Powolutku schodzę z Wielkiego Szyszaka.
Tak się schodzi.
Droga składa się z zakrętów.
Widok na Kotlinę Jeleniogórską.
Po lewo Śmielec. Pójdę tą widoczną ścieżka pod górę do Czeskich Kamieni. Jaj odnoga z prawej to przejście czerwonym szlakiem wokół Wielkiego Szyszaka.
Nie wiem, jak się wstawia tutaj emotki, więc Ci ją opiszę: ciężko obrażony! ;)
OdpowiedzUsuńNo sorry, ale jak jest cykl, to go nie przerwę teraz. Musisz poczekać cierpliwie jak zejdę z Szyszaka. ;p
Usuńoj kręta droga prawie jak fragment życia,...
OdpowiedzUsuńPieknie powiedziane.
Usuń<3
Usuń:D
Usuńrewelacja - ta ścieżka z kamieni ...
OdpowiedzUsuńMnie też się bardzo podoba. :)
UsuńDziwnie zielone kamienie 😱
OdpowiedzUsuńTo porosty na nich. Pod ochroną.

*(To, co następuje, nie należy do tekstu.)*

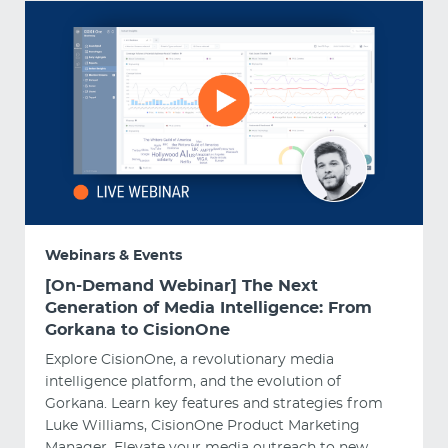
Webinars & Events
[On-Demand Webinar] The Next
Generation of Media Intelligence: From
Gorkana to CisionOne
Explore CisionOne, a revolutionary media
intelligence platform, and the evolution of
Gorkana. Learn key features and strategies from
Luke Williams, CisionOne Product Marketing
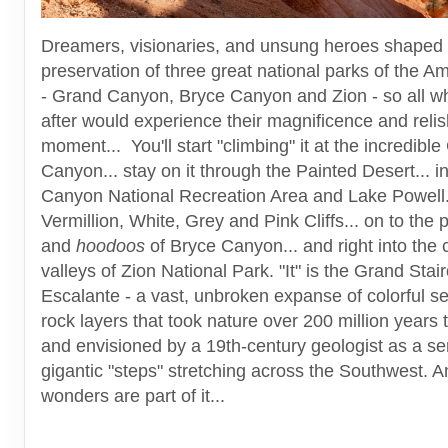
Dreamers, visionaries, and unsung heroes shaped 
preservation of three great national parks of the 
- Grand Canyon, Bryce Canyon and Zion - so all 
after would experience their magnificence and relis
moment... You'll start "climbing" it at the incredibl
Canyon... stay on it through the Painted Desert... i
Canyon National Recreation Area and Lake Powell..
Vermillion, White, Grey and Pink Cliffs... on to the 
and
hoodoos
of Bryce Canyon... and right into the c
valleys of Zion National Park. "It" is the Grand Stai
Escalante - a vast, unbroken expanse of colorful s
rock layers that took nature over 200 million years 
and envisioned by a 19th-century geologist as a ser
gigantic "steps" stretching across the Southwest. A
wonders are part of it...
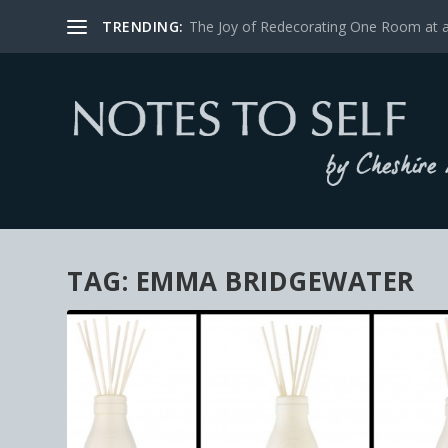
TRENDING:
The Joy of Redecorating One Room at 
TAG:
EMMA BRIDGEWATER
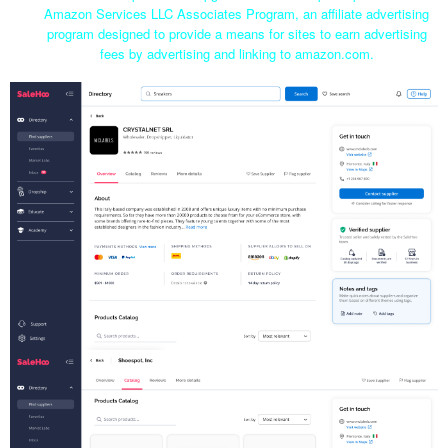
Amazon Services LLC Associates Program, an affiliate advertising
program designed to provide a means for sites to earn advertising
fees by advertising and linking to amazon.com.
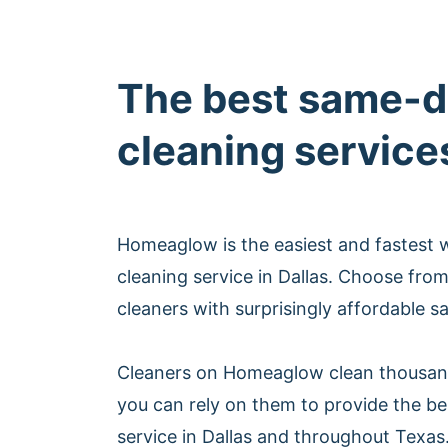
The best same-d
cleaning services
Homeaglow is the easiest and fastest
cleaning service in Dallas. Choose fro
cleaners with surprisingly affordable s
Cleaners on Homeaglow clean thousan
you can rely on them to provide the b
service in Dallas and throughout Texas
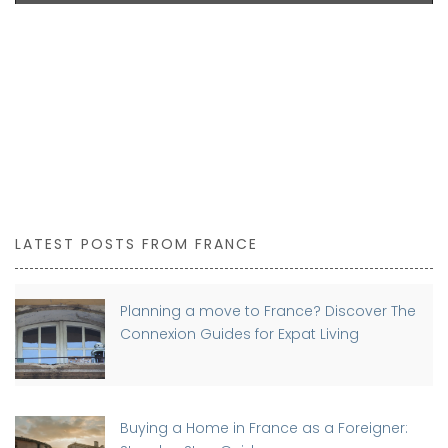
LATEST POSTS FROM FRANCE
Planning a move to France? Discover The
Connexion Guides for Expat Living
Buying a Home in France as a Foreigner:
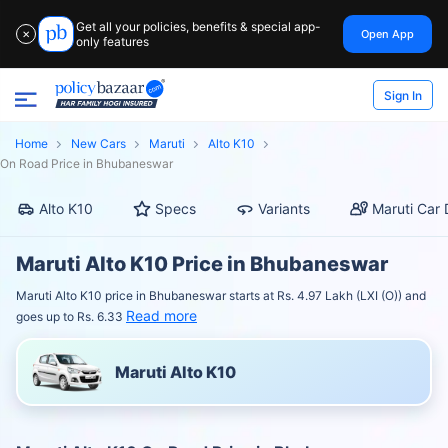
Get all your policies, benefits & special app-
Open App
✕
only features
Sign In
Home
New Cars
Maruti
Alto K10
On Road Price in Bhubaneswar
Alto K10
Specs
Variants
Maruti Car 
Maruti Alto K10 Price in Bhubaneswar
Maruti Alto K10 price in Bhubaneswar starts at Rs. 4.97 Lakh (LXI (O)) and
Read more
goes up to Rs. 6.33
Maruti Alto K10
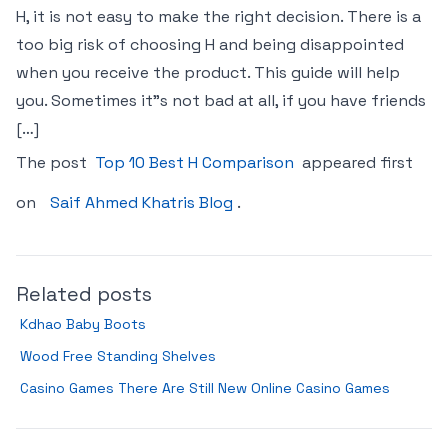
H, it is not easy to make the right decision. There is a
too big risk of choosing H and being disappointed
when you receive the product. This guide will help
you. Sometimes it"s not bad at all, if you have friends
[…]
The post
Top 10 Best H Comparison
appeared first
on
Saif Ahmed Khatris Blog
.
Related posts
Kdhao Baby Boots
Wood Free Standing Shelves
Casino Games There Are Still New Online Casino Games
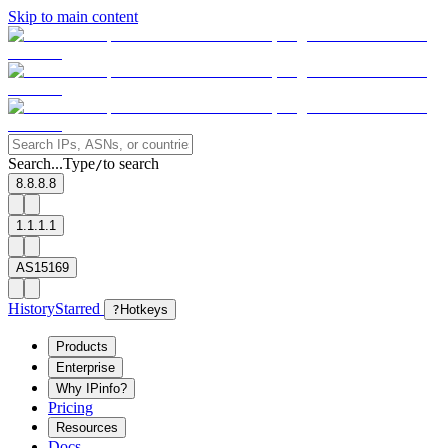
Skip to main content
Search...
Type
to search
/
8.8.8.8
1.1.1.1
AS15169
History
Starred
?
Hotkeys
Products
Enterprise
Why IPinfo?
Pricing
Resources
Docs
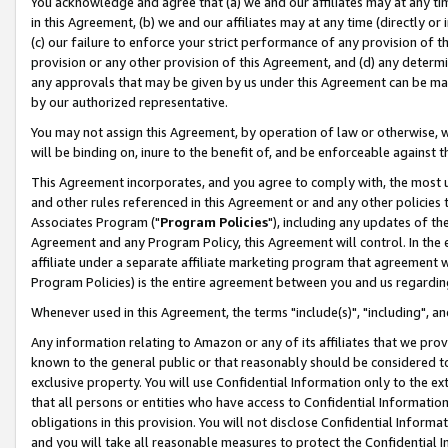
You acknowledge and agree that (a) we and our affiliates may at any time
in this Agreement, (b) we and our affiliates may at any time (directly or 
(c) our failure to enforce your strict performance of any provision of t
provision or any other provision of this Agreement, and (d) any determ
any approvals that may be given by us under this Agreement can be made,
by our authorized representative.
You may not assign this Agreement, by operation of law or otherwise, wi
will be binding on, inure to the benefit of, and be enforceable against t
This Agreement incorporates, and you agree to comply with, the most up-
and other rules referenced in this Agreement or and any other policies
Associates Program ("
Program Policies
"), including any updates of th
Agreement and any Program Policy, this Agreement will control. In th
affiliate under a separate affiliate marketing program that agreement 
Program Policies) is the entire agreement between you and us regardin
Whenever used in this Agreement, the terms "include(s)", "including", a
Any information relating to Amazon or any of its affiliates that we pro
known to the general public or that reasonably should be considered to
exclusive property. You will use Confidential Information only to the
that all persons or entities who have access to Confidential Informatio
obligations in this provision. You will not disclose Confidential Informa
and you will take all reasonable measures to protect the Confidential In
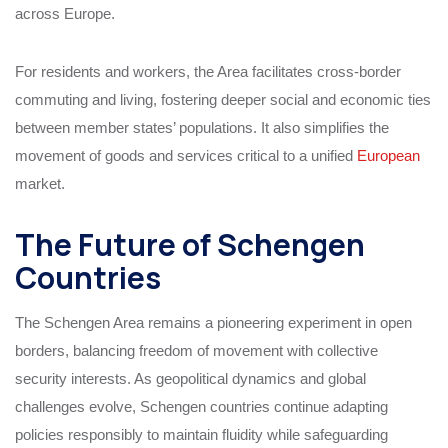
across Europe.
For residents and workers, the Area facilitates cross-border
commuting and living, fostering deeper social and economic ties
between member states’ populations. It also simplifies the
movement of goods and services critical to a unified
European
market.
The Future of Schengen
Countries
The Schengen Area remains a pioneering experiment in open
borders, balancing freedom of movement with collective
security interests. As geopolitical dynamics and global
challenges evolve, Schengen countries continue adapting
policies responsibly to maintain fluidity while safeguarding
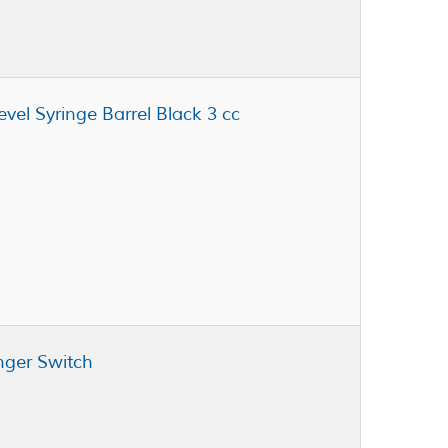
evel Syringe Barrel Black 3 cc
nger Switch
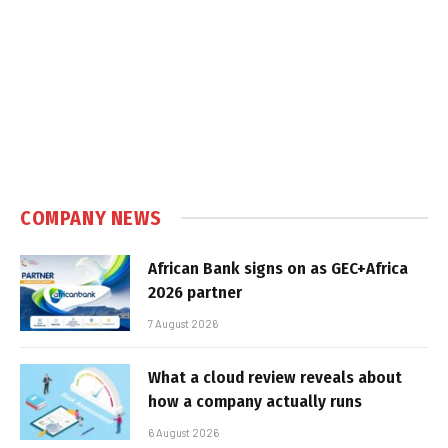
COMPANY NEWS
African Bank signs on as GEC+Africa
2026 partner
7 August 2026
What a cloud review reveals about
how a company actually runs
6 August 2026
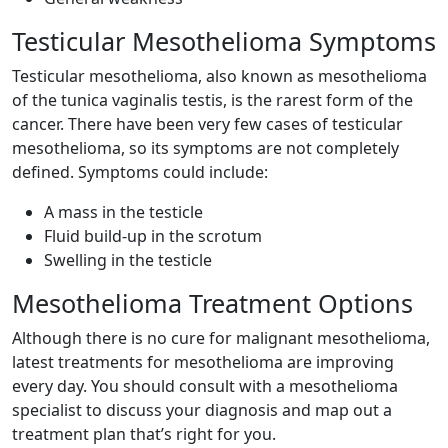
Testicular Mesothelioma Symptoms
Testicular mesothelioma, also known as mesothelioma
of the tunica vaginalis testis, is the rarest form of the
cancer. There have been very few cases of testicular
mesothelioma, so its symptoms are not completely
defined. Symptoms could include:
A mass in the testicle
Fluid build-up in the scrotum
Swelling in the testicle
Mesothelioma Treatment Options
Although there is no cure for malignant mesothelioma,
latest treatments for mesothelioma are improving
every day. You should consult with a mesothelioma
specialist to discuss your diagnosis and map out a
treatment plan that’s right for you.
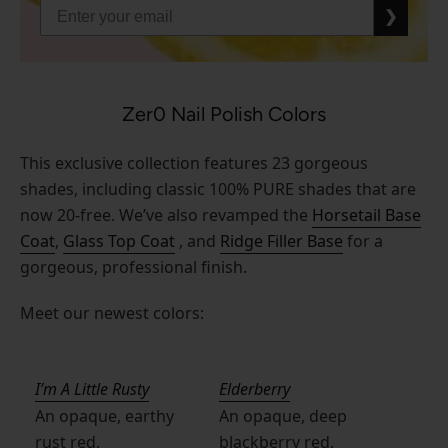
❯
Zer0 Nail Polish Colors
This exclusive collection features 23 gorgeous
shades, including classic 100% PURE shades that are
now 20-free. We’ve also revamped the
Horsetail Base
Coat
,
Glass Top Coat
, and
Ridge Filler Base
for a
gorgeous, professional finish.
Meet our newest colors:
I’m A Little Rusty
Elderberry
An opaque, earthy
An opaque, deep
rust red.
blackberry red.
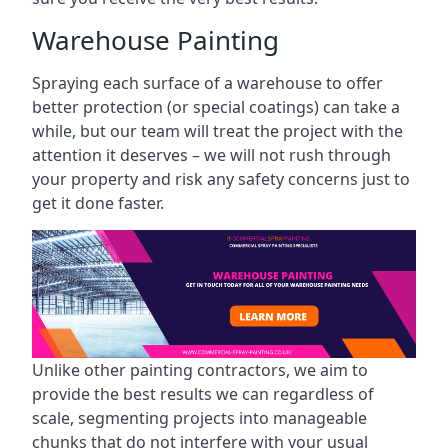
Warehouse Painting
Spraying each surface of a warehouse to offer
better protection (or special coatings) can take a
while, but our team will treat the project with the
attention it deserves – we will not rush through
your property and risk any safety concerns just to
get it done faster.
Unlike other painting contractors, we aim to
provide the best results we can regardless of
scale, segmenting projects into manageable
chunks that do not interfere with your usual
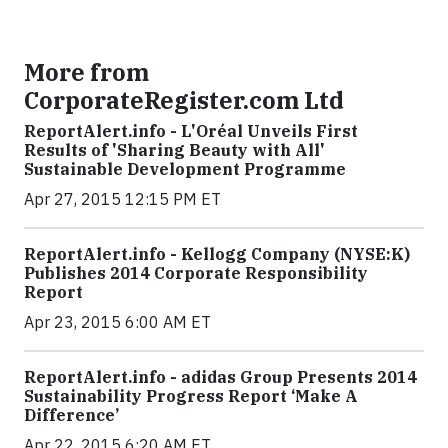
More from
CorporateRegister.com Ltd
ReportAlert.info - L'Oréal Unveils First
Results of 'Sharing Beauty with All'
Sustainable Development Programme
Apr 27, 2015 12:15 PM ET
ReportAlert.info - Kellogg Company (NYSE:K)
Publishes 2014 Corporate Responsibility
Report
Apr 23, 2015 6:00 AM ET
ReportAlert.info - adidas Group Presents 2014
Sustainability Progress Report ‘Make A
Difference’
Apr 22, 2015 6:20 AM ET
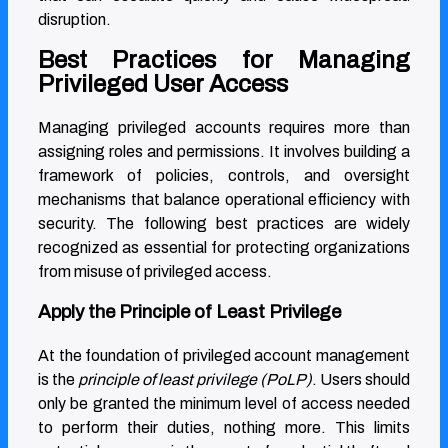
disruption.
Best Practices for Managing
Privileged User Access
Managing privileged accounts requires more than
assigning roles and permissions. It involves building a
framework of policies, controls, and oversight
mechanisms that balance operational efficiency with
security. The following best practices are widely
recognized as essential for protecting organizations
from misuse of privileged access.
Apply the Principle of Least Privilege
At the foundation of privileged account management
is the
principle of least privilege (PoLP)
. Users should
only be granted the minimum level of access needed
to perform their duties, nothing more. This limits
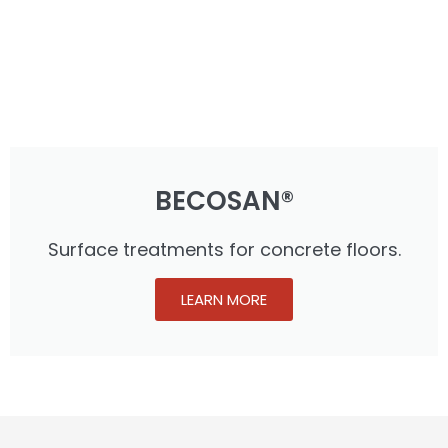
BECOSAN®
Surface treatments for concrete floors.
LEARN MORE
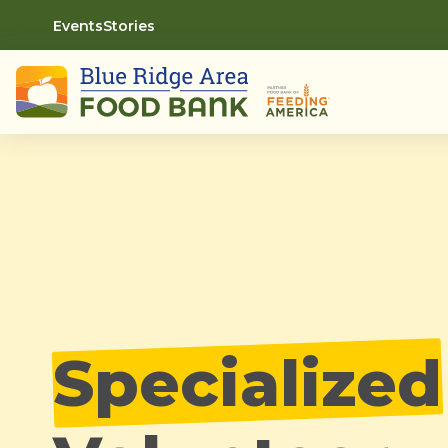
Events
Stories
Specialized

UsuńI BELIEVE THAT THE ORGANISM THAT GROWS ON THEM IS RESPONSIBLE FOR THEIR GREEN COLOR.
OdpowiedzUsuńDon't miss my latest article- https://www.melodyjacob.com/2023/10/decoding-instagrams-modesty-debate-are-revealing-trends-empowering-or-indecent.html
You belive right. :)
UsuńBello paisajes. Me gustan mucho. Te mando un beso.